Task requirements: Transcribe the whole listing below without changing a word, but leave out every image.

Exercise input:
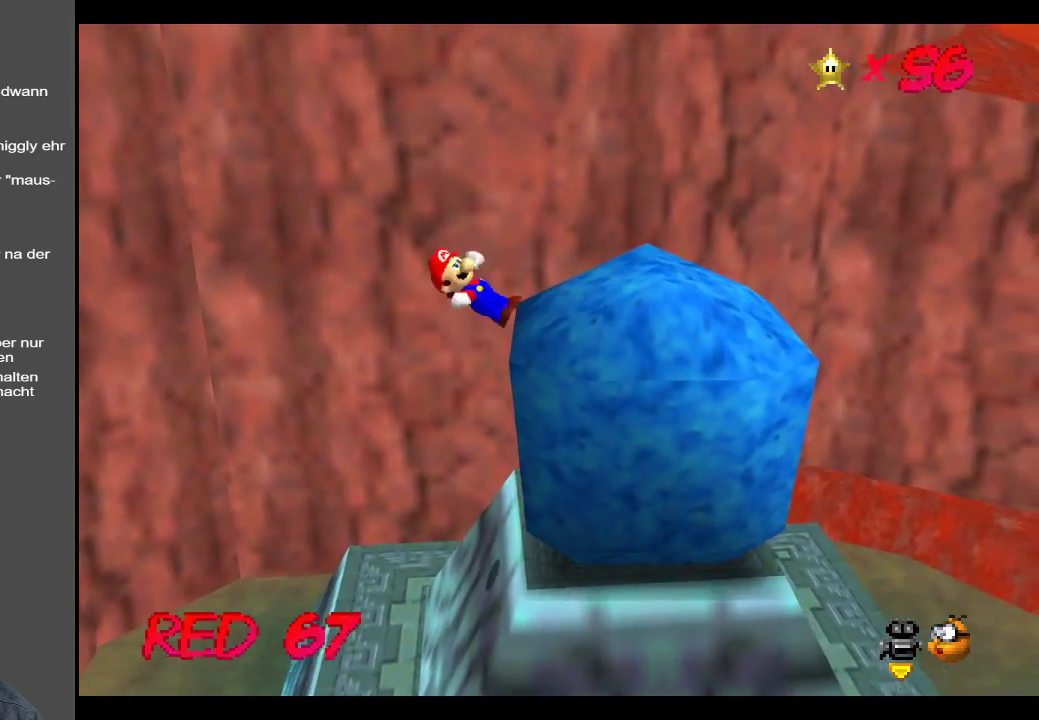
{"buttons": [], "left_stick": "right", "right_stick": "center", "events": [[100, "A", "up"], [267, "A", "down"], [400, "A", "up"]]}
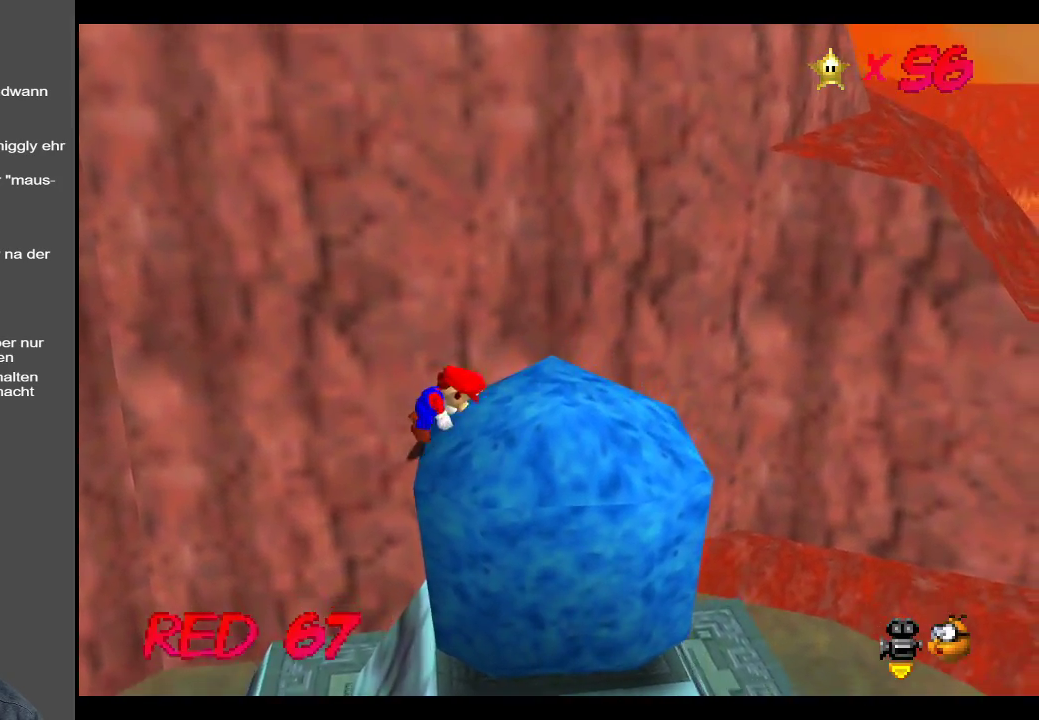
{"buttons": [], "left_stick": "center", "right_stick": "center", "events": [[67, "Y", "down"], [217, "Y", "up"], [300, "Y", "down"], [367, "left_stick", "center"], [400, "Y", "up"]]}
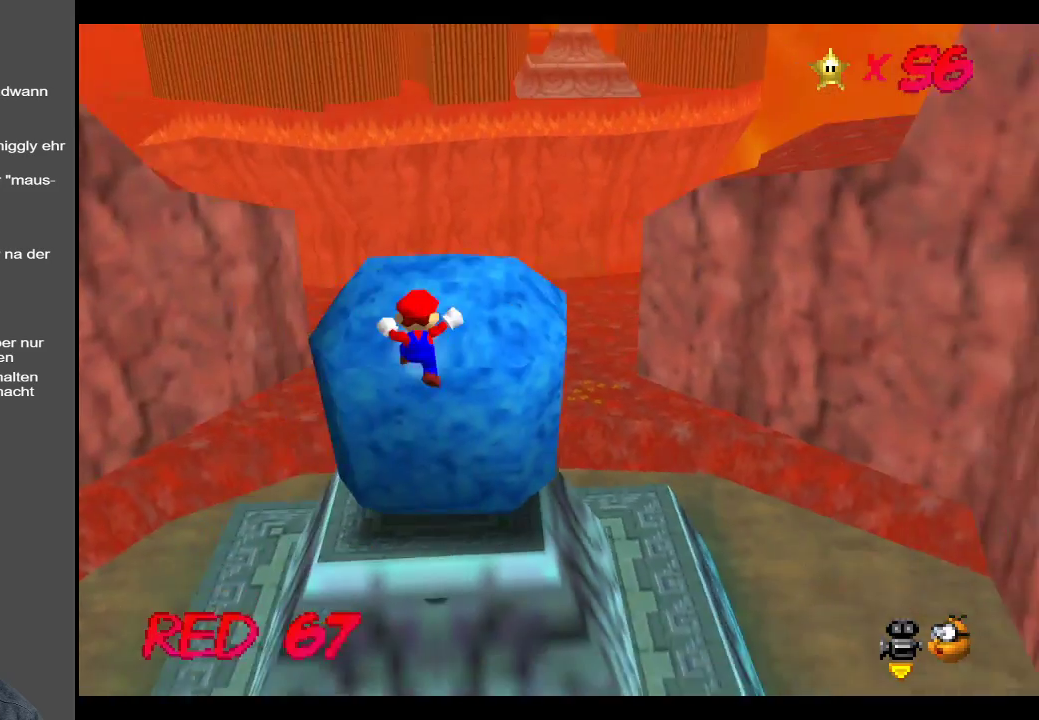
{"buttons": [], "left_stick": "up-right", "right_stick": "center", "events": [[250, "B", "down"], [367, "B", "up"], [417, "left_stick", "up-right"]]}
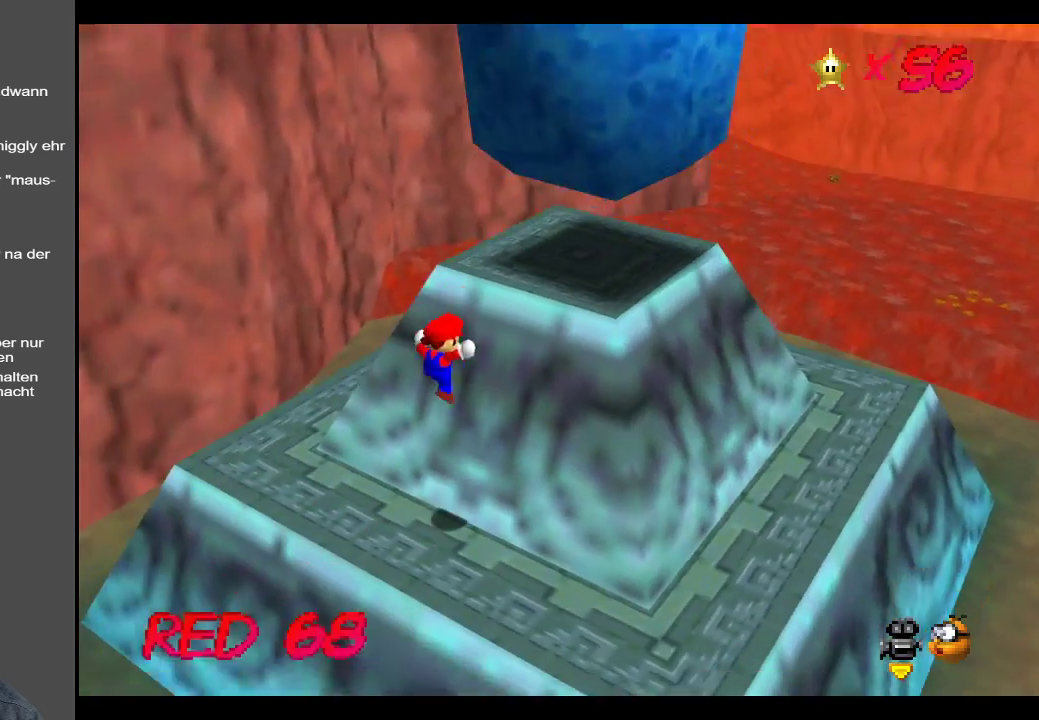
{"buttons": ["A"], "left_stick": "up-right", "right_stick": "center", "events": [[317, "A", "down"]]}
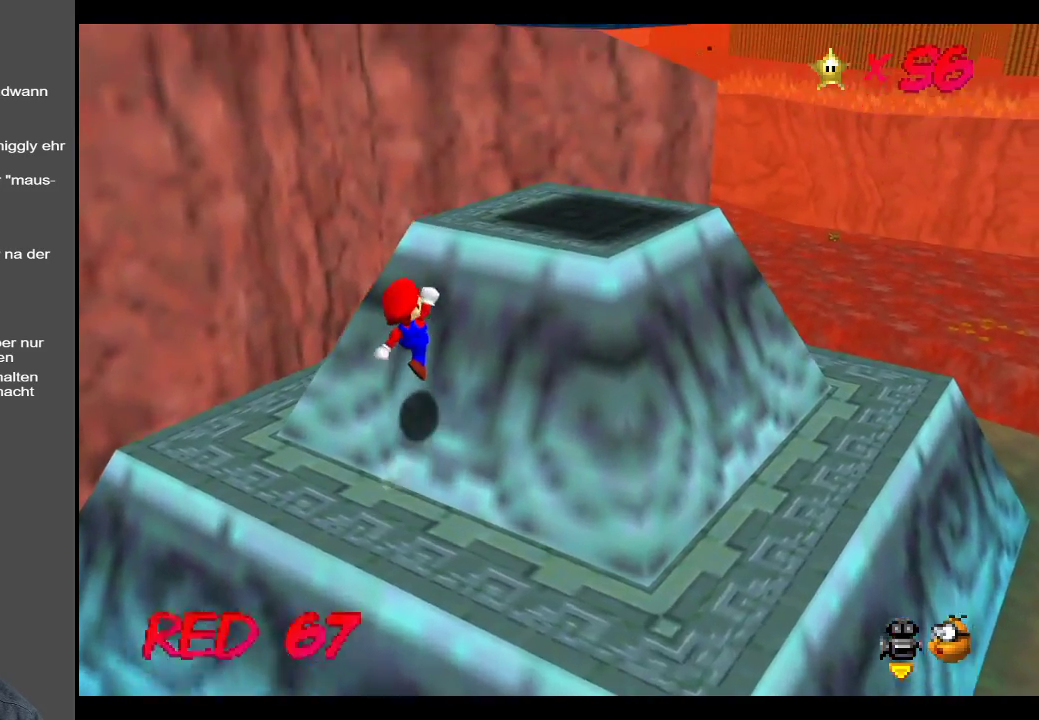
{"buttons": [], "left_stick": "up-right", "right_stick": "center", "events": [[367, "A", "up"]]}
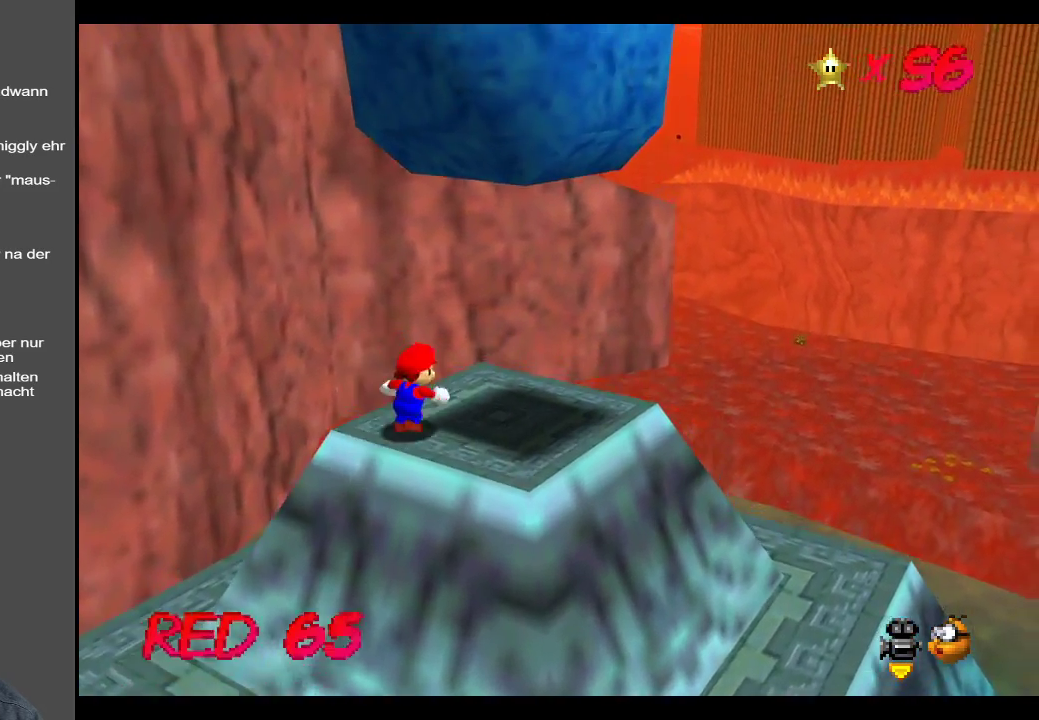
{"buttons": [], "left_stick": "up-right", "right_stick": "center", "events": []}
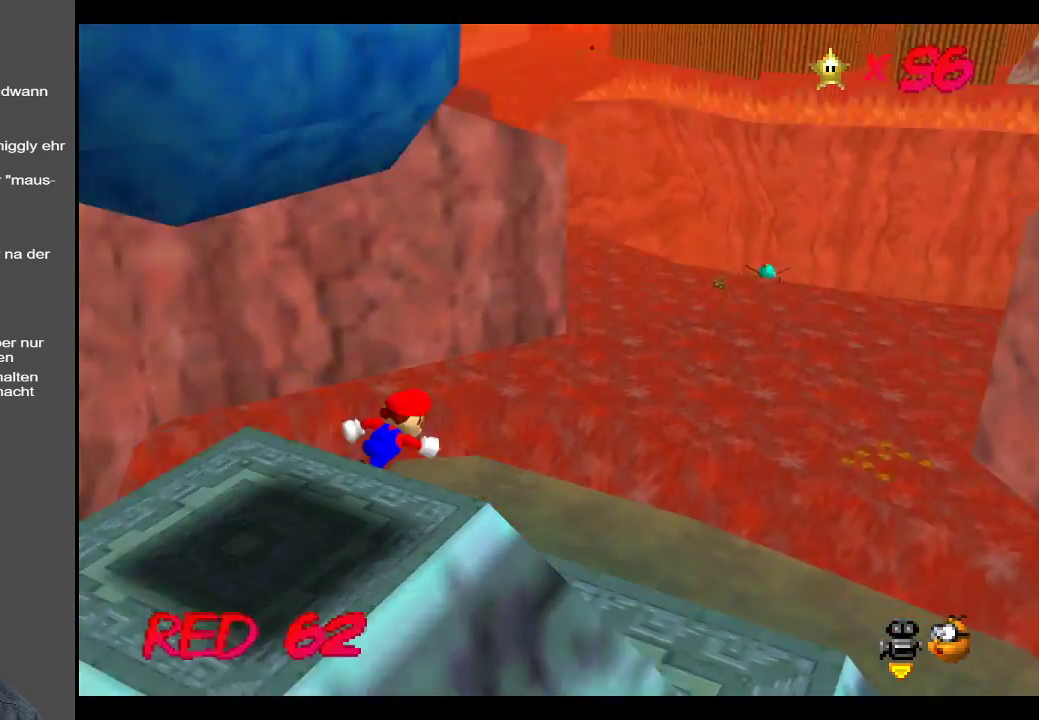
{"buttons": ["A"], "left_stick": "up-right", "right_stick": "center", "events": [[450, "A", "down"]]}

Task answer:
{"buttons": [], "left_stick": "right", "right_stick": "center", "events": [[100, "A", "up"], [267, "A", "down"], [400, "A", "up"]]}
{"buttons": [], "left_stick": "center", "right_stick": "center", "events": [[67, "Y", "down"], [217, "Y", "up"], [300, "Y", "down"], [367, "left_stick", "center"], [400, "Y", "up"]]}
{"buttons": [], "left_stick": "up-right", "right_stick": "center", "events": [[250, "B", "down"], [367, "B", "up"], [417, "left_stick", "up-right"]]}
{"buttons": ["A"], "left_stick": "up-right", "right_stick": "center", "events": [[317, "A", "down"]]}
{"buttons": [], "left_stick": "up-right", "right_stick": "center", "events": [[367, "A", "up"]]}
{"buttons": [], "left_stick": "up-right", "right_stick": "center", "events": []}
{"buttons": ["A"], "left_stick": "up-right", "right_stick": "center", "events": [[450, "A", "down"]]}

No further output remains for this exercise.